The anesthesia provider faces potential issues in caring for obese patients that encompass these comorbid conditions and impact airway management, cardiorespiratory physiology, pharmacokinetics and pharmacodynamics of drugs, and positioning concerns, to name a few.

Physiology and pathophysiology of morbid obesity

Cardiovascular effects

Each kilogram of fat develops approximately 3000 m of blood vessels and requires a progressive increase in cardiac output that averages 100 mL/min. As a result, circulating blood volumes in the systemic and pulmonary circuits increase, resulting in increased cardiac preload and afterload. Ventricular dilatation and increased stroke volume develop, which eventually elicit ventricular hypertrophy, all of which increase cardiac work. The systemic hypertension and cardiomegaly seen are a result of increases in circulating blood volumes and cardiac output, as are the development of hyperinsulinemia-induced sympathetic activity and tone and progressive peripheral insulin resistance eliciting increased pressor effects of renin and angiotensin II. The development of pulmonary hypertension is a result of increased circulating blood volume, increased sympathetic tone, and chronic arterial hypoxemia (see following discussion under “Airway and Pulmonary Effects”).

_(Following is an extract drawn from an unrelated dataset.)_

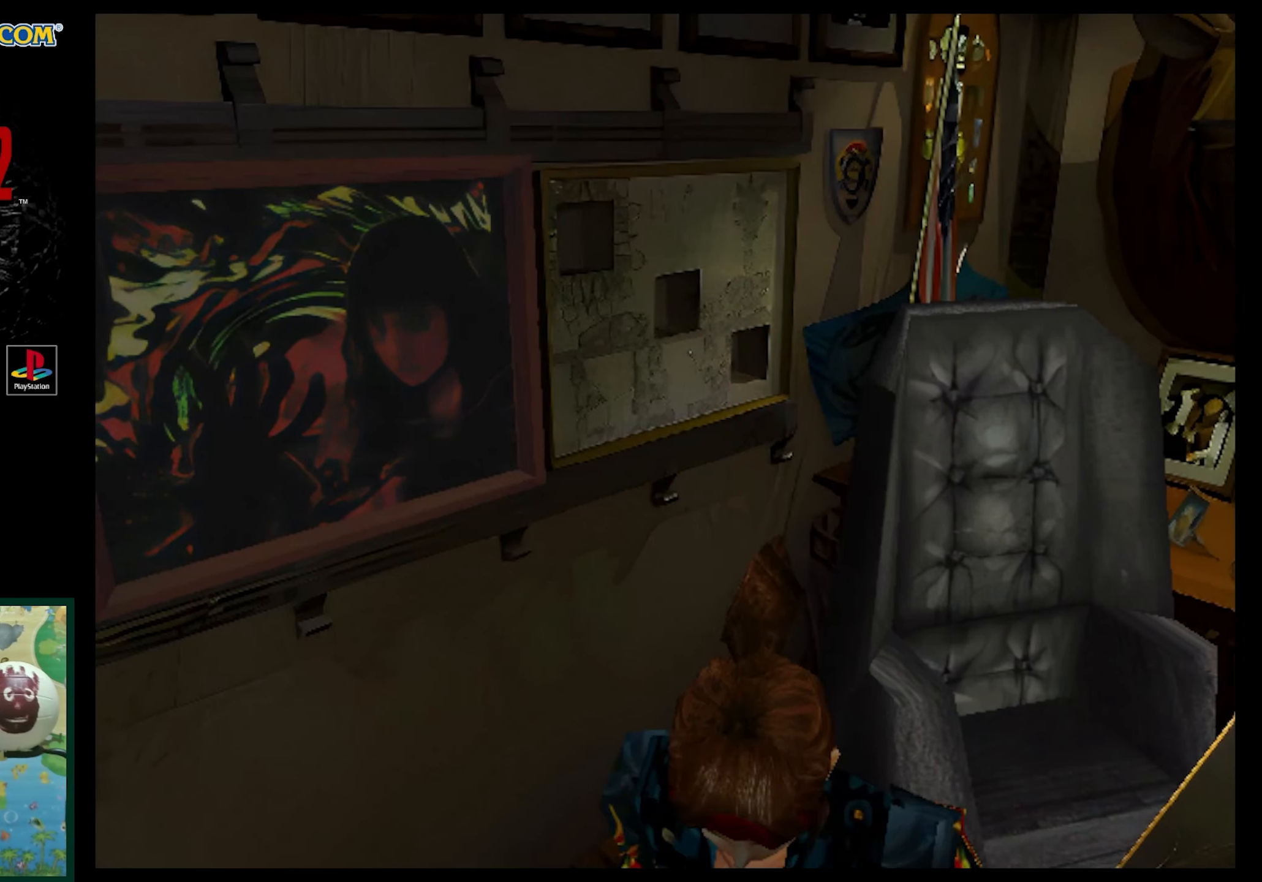
{"buttons": ["SQUARE", "DPAD_UP", "DPAD_LEFT"], "events": [[433, "DPAD_LEFT", "down"]]}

The constellation of events that lead to hypertrophy-induced diastolic dysfunction can eventually result in the failure of hypertrophy compensating for ventricular dilatation, resulting in eventual systolic dysfunction—what is described as obesity-induced cardiomyopathy. Patients lose the ability to compensate for additional work stress on the cardiovascular system, relying more on increases in heart rate than stroke volume. Studies have documented an impaired response to exercise in the morbidly obese, with imageO2 max rarely reaching above 25 mL of O2 per kilogram per minute, indicating that levels of work that are submaximal in normal patients can only be met by an increased anaerobic debt in morbidly obese individuals.